What you will do
Would you repeat the listing exactly but omit every picture?
####
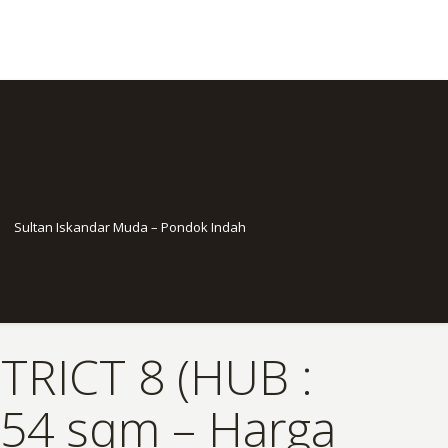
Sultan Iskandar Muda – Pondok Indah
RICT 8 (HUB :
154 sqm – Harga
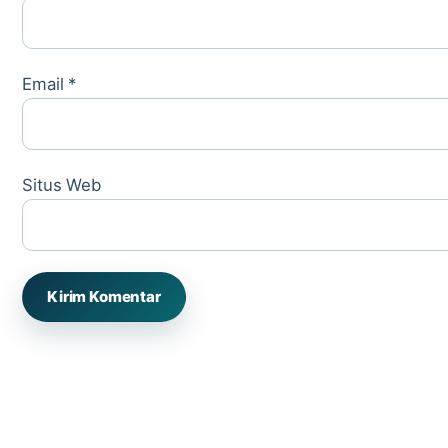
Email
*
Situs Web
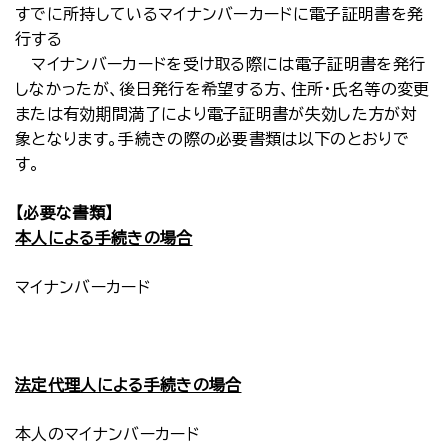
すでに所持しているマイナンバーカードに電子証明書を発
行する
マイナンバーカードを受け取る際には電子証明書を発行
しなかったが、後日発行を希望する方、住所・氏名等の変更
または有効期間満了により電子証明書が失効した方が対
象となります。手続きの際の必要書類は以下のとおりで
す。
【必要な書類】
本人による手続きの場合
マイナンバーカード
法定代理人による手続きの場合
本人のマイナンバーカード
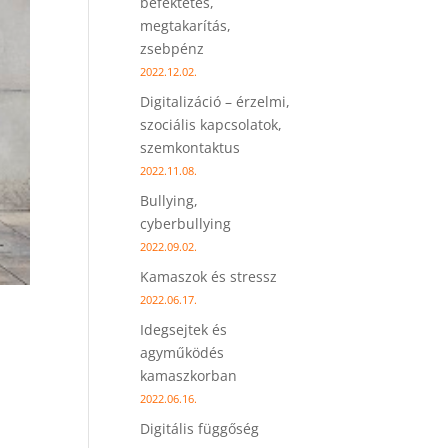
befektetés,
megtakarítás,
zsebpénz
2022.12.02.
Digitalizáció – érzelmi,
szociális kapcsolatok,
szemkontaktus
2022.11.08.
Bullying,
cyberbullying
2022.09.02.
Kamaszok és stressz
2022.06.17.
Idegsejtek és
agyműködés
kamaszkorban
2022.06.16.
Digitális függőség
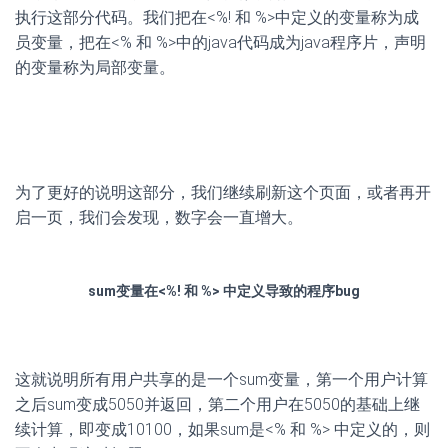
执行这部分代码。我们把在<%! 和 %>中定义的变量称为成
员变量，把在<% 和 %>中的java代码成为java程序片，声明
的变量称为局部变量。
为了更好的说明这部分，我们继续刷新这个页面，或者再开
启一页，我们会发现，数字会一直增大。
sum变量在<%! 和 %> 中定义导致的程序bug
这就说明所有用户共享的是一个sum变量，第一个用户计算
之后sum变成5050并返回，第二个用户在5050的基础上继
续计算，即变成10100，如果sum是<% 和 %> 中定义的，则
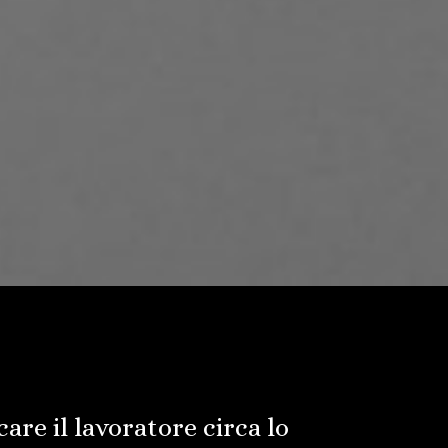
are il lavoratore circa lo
####
Exercise response
Sultan Iskandar Muda – Pondok Indah
RICT 8 (HUB :
154 sqm – Harga
Email
*
Situs Web
すでに所持しているマイナンバーカードに電子証明書を発
行する
マイナンバーカードを受け取る際には電子証明書を発行
しなかったが、後日発行を希望する方、住所・氏名等の変更
または有効期間満了により電子証明書が失効した方が対
象となります。手続きの際の必要書類は以下のとおりで
す。
【必要な書類】
本人による手続きの場合
マイナンバーカード
法定代理人による手続きの場合
本人のマイナンバーカード
befektetés,
megtakarítás,
zsebpénz
2022.12.02.
Digitalizáció – érzelmi,
szociális kapcsolatok,
szemkontaktus
2022.11.08.
Bullying,
cyberbullying
2022.09.02.
Kamaszok és stressz
2022.06.17.
Idegsejtek és
agyműködés
kamaszkorban
2022.06.16.
Digitális függőség
执行这部分代码。我们把在<%! 和 %>中定义的变量称为成
员变量，把在<% 和 %>中的java代码成为java程序片，声明
的变量称为局部变量。
为了更好的说明这部分，我们继续刷新这个页面，或者再开
启一页，我们会发现，数字会一直增大。
sum变量在<%! 和 %> 中定义导致的程序bug
这就说明所有用户共享的是一个sum变量，第一个用户计算
之后sum变成5050并返回，第二个用户在5050的基础上继
续计算，即变成10100，如果sum是<% 和 %> 中定义的，则
are il lavoratore circa lo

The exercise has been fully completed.